My nostalgia alarm went on Red Alert when I saw the following video.
I hadn't heard "Moonlight Feels Right" by Starbuck in just about 40 years. It used to be on all those K-Tel record commercials and the radio. The original version came out in 1976 as Starbuck's debut single. It was a huge hit and basically the only hit by them as it blasted all the way up to No. 3 on Billboard, in time becoming the 34th-ranked single of the year. Even here in Canada, "Moonlight Feels Right" peaked at No. 3 on the charts and gradually became the 51st-ranked song.
My re-acquaintance with the song came through a chance discovery of a YouTube video with that recognizable title under Yukihiro Takahashi's(高橋幸宏)name. Apparently, he did a cover version of it as the last track on his 8th solo album "...Only When I Laugh" which came out in August 1986. And he does a pretty good tribute to original vocalist Bruce Blackman, although the YMO drummer does enunciate his T's fairly noticeably.

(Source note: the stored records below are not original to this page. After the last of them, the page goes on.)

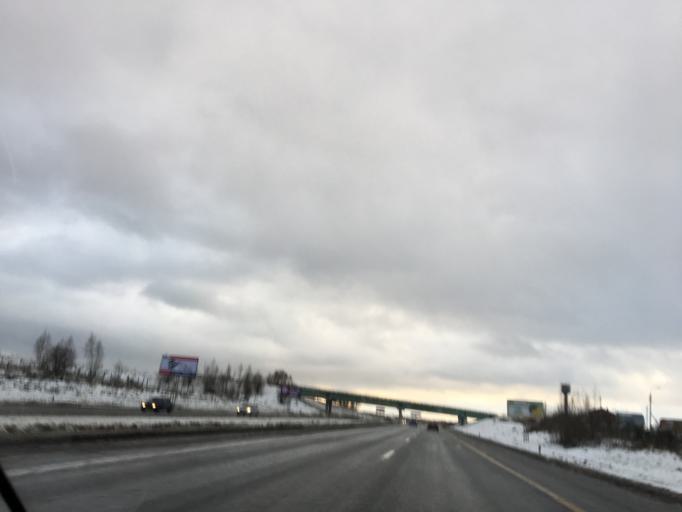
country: RU
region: Moskovskaya
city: Danki
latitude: 54.9465
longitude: 37.5300
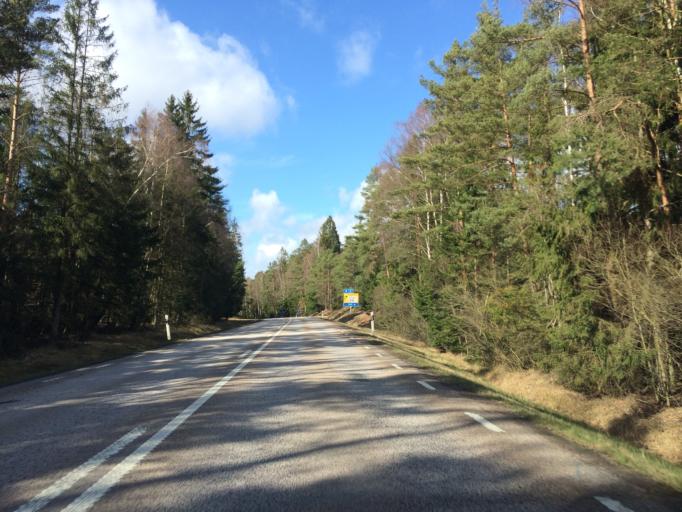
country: SE
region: Kronoberg
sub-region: Markaryds Kommun
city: Markaryd
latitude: 56.4902
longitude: 13.4708
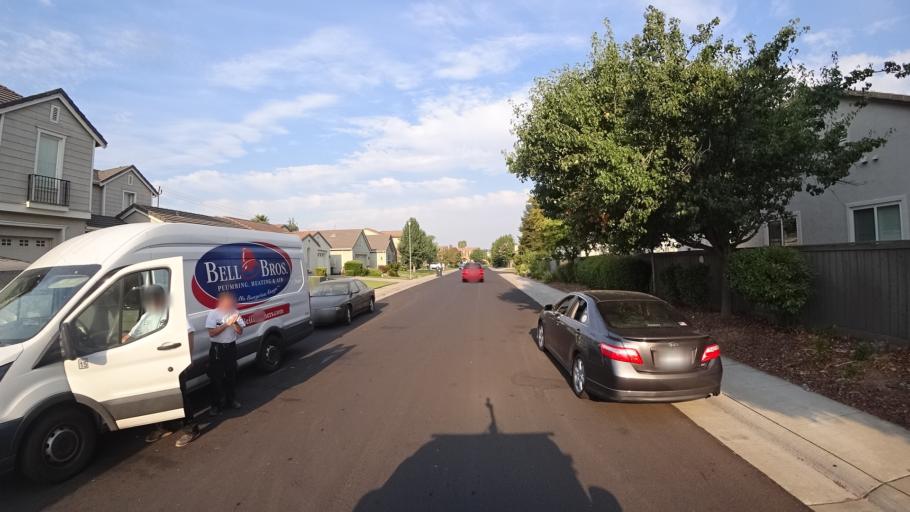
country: US
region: California
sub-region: Sacramento County
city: Laguna
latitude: 38.3800
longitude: -121.4222
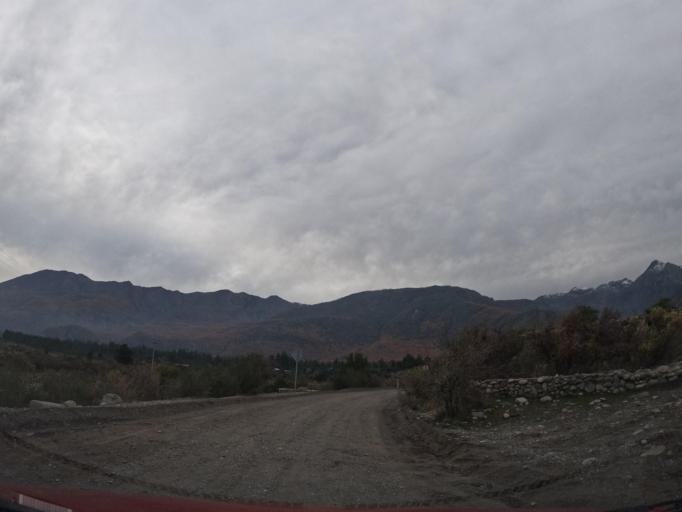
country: CL
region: Maule
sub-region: Provincia de Linares
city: Colbun
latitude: -35.7065
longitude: -71.0775
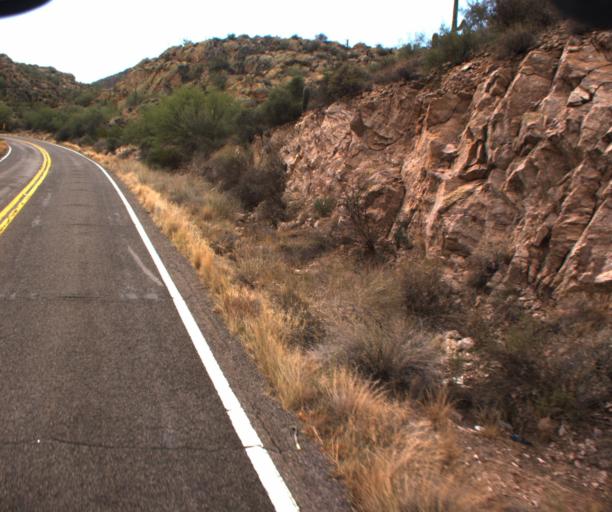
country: US
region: Arizona
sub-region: Pinal County
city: Apache Junction
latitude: 33.5310
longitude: -111.4543
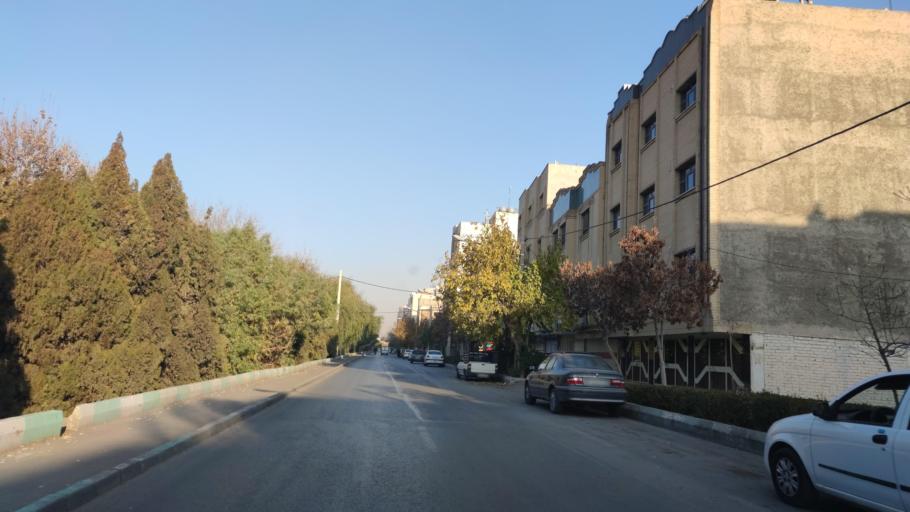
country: IR
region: Isfahan
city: Isfahan
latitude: 32.7083
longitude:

The album reached as high as No. 24 on the charts.
Listening to the original by Starbuck, I have to say that that famous keyboard riff during the refrain sparked off those memory engrams of bell bottoms, wide lapels and corduroys. Plus, it's not everyday that someone could pull off a searing marimba solo in a contemporary pop song. "Moonlight Feels Right" had me thinking that this could have been one of the inspirational touchstones for the New Music movement in Japanese popular music in the 1970s. I could easily imagine singers such as Yumi Matsutoya(松任谷由実)or Tatsuro Yamashita(山下達郎)relishing a cover of that.
Not sure whether the band got any free coupons for a certain globally known coffee shop.